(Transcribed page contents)
......
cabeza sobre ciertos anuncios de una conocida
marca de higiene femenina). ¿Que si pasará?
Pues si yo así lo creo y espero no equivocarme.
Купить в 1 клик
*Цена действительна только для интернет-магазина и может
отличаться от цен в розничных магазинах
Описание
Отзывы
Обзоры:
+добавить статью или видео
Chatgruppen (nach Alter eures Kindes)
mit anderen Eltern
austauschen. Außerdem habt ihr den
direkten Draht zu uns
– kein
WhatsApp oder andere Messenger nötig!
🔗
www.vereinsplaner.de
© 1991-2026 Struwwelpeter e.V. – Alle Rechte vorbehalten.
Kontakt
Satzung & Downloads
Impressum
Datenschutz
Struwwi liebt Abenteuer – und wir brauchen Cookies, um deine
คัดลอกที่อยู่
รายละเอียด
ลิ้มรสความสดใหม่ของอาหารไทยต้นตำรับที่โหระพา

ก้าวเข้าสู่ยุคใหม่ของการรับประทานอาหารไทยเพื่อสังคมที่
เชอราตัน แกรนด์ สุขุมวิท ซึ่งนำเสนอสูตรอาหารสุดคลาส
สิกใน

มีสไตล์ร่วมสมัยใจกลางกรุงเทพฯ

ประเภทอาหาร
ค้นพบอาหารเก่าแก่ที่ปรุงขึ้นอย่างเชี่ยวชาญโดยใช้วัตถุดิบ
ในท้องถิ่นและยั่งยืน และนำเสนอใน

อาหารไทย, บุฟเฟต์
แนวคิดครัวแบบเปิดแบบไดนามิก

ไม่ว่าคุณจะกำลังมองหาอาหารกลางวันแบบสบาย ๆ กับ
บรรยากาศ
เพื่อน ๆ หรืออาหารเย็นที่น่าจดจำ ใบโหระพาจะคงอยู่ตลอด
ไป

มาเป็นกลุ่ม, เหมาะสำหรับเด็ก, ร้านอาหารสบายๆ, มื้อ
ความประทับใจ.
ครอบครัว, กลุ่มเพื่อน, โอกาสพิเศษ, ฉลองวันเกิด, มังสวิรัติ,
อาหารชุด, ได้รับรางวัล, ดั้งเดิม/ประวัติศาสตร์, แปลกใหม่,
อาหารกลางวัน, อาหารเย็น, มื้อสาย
......
Prompt: So that nothing is lost, please reproduce each entry exactly as written.

Response to this exercise:
cabeza sobre ciertos anuncios de una conocida
marca de higiene femenina). ¿Que si pasará?
Pues si yo así lo creo y espero no equivocarme.
Купить в 1 клик
*Цена действительна только для интернет-магазина и может
отличаться от цен в розничных магазинах
Описание
Отзывы
Обзоры:
+добавить статью или видео
Chatgruppen (nach Alter eures Kindes)
mit anderen Eltern
austauschen. Außerdem habt ihr den
direkten Draht zu uns
– kein
WhatsApp oder andere Messenger nötig!
🔗
www.vereinsplaner.de
© 1991-2026 Struwwelpeter e.V. – Alle Rechte vorbehalten.
Kontakt
Satzung & Downloads
Impressum
Datenschutz
Struwwi liebt Abenteuer – und wir brauchen Cookies, um deine
คัดลอกที่อยู่
รายละเอียด
ลิ้มรสความสดใหม่ของอาหารไทยต้นตำรับที่โหระพา

ก้าวเข้าสู่ยุคใหม่ของการรับประทานอาหารไทยเพื่อสังคมที่
เชอราตัน แกรนด์ สุขุมวิท ซึ่งนำเสนอสูตรอาหารสุดคลาส
สิกใน

มีสไตล์ร่วมสมัยใจกลางกรุงเทพฯ

ประเภทอาหาร
ค้นพบอาหารเก่าแก่ที่ปรุงขึ้นอย่างเชี่ยวชาญโดยใช้วัตถุดิบ
ในท้องถิ่นและยั่งยืน และนำเสนอใน

อาหารไทย, บุฟเฟต์
แนวคิดครัวแบบเปิดแบบไดนามิก

ไม่ว่าคุณจะกำลังมองหาอาหารกลางวันแบบสบาย ๆ กับ
บรรยากาศ
เพื่อน ๆ หรืออาหารเย็นที่น่าจดจำ ใบโหระพาจะคงอยู่ตลอด
ไป

มาเป็นกลุ่ม, เหมาะสำหรับเด็ก, ร้านอาหารสบายๆ, มื้อ
ความประทับใจ.
ครอบครัว, กลุ่มเพื่อน, โอกาสพิเศษ, ฉลองวันเกิด, มังสวิรัติ,
อาหารชุด, ได้รับรางวัล, ดั้งเดิม/ประวัติศาสตร์, แปลกใหม่,
อาหารกลางวัน, อาหารเย็น, มื้อสาย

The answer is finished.